Brighton |
Although on many
occasions, I would rather stay home and read my books as I love to read and cannot have enough
hours to do so, I regularly meet up with friends and family members and I participate in local events to interact with other people and spar thoughts and ideas. I do not like meeting
acquaintances as it can be quite tiresome to have to exchange pleasantries but
I enjoy meeting new people as I am curious about strangers as one may get some
surprises after going beyond the introductions.
If you ask me how I would
describe myself, this is how I
perceive myself.

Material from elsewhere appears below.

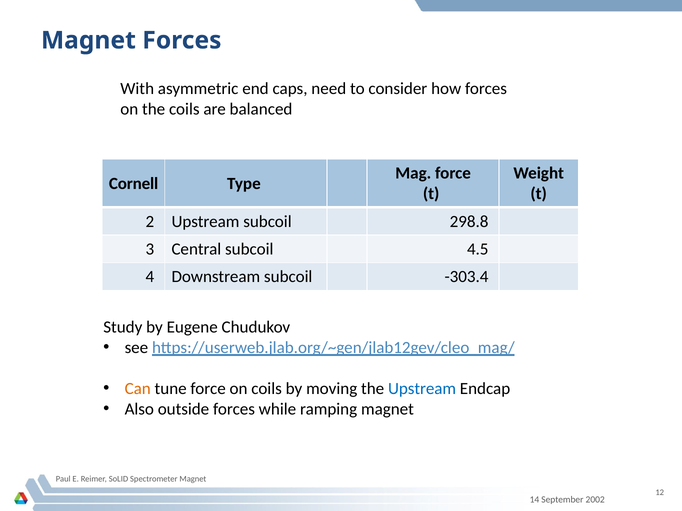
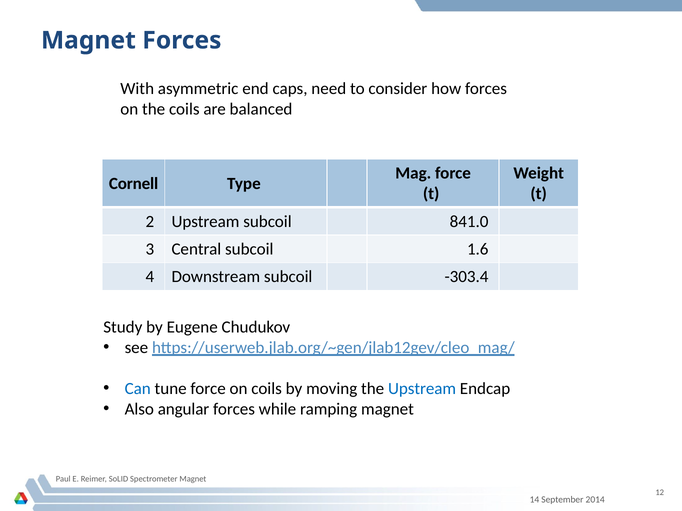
298.8: 298.8 -> 841.0
4.5: 4.5 -> 1.6
Can colour: orange -> blue
outside: outside -> angular
2002: 2002 -> 2014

A bit of perfectionist, honest ( though not entirely true),
imaginative, trusting, adaptable , sensitive and empathetic. Affable though
some people may not agree. I can also be stubborn, overly sensitive and inconsistent in my behaviour. There
are times I am comfortable appearing in public while there are also times when
I feel like hibernating. I imagine it could be liberating to visit a foreign
place where you hardly know anyone but it definitely takes a lot of courage for
some people to leave behind their old life and start a life in a foreign country. I am not one who can lead a nomadic
kind of life so I stayput in one place for decades. Sometimes I wonder if I
could have ever done the kind of
travelling Elizabeth Gilbert
described in her memoir Eat Pray Love.
Untold Story by Monica Ali is a fiction premised on the
demise of a princess and about
Lydia, an English woman who had
wanted to escape her past and
reinvent a new life in
Kensington, Midwest America. The question was : Could Lydia ever run away from her home, her children, her family
and her heritage? Some part of the story was told by reading the journal kept
by her personal assistant, Lawrence who had been extremely supportive of Lydia
and a great admirer of her. Lawrence wrote about Lydia in his diary : “ Press exposure and public
scrutiny-I hardly know where to begin. She had lived with it for such a long
time, why not carry on indefinitely? Perhaps that question is built on the
premise that one eventually becomes immune to these things. I wonder if anyone
does. We rather assume it when we see the magazines and newspapers full of
personal comments on the starlets of the day. It’s the price of fame, we say to
ourselves, and loose change at that.” Lydia reminds
me of Holly Golightly in Breakfast at Tiffany’s, a novel by Truman Capote although
the two characters are very different in that Lydia is a royal princess who wanted to live an ordinary
life while Holly Golightly escaped her homely life and ended up a socialite in
Manhattan. Even though both women are vulnerable and insecure, they are
determined to break free from the circumstances they were trapped in and take
steps to find their own place in the world.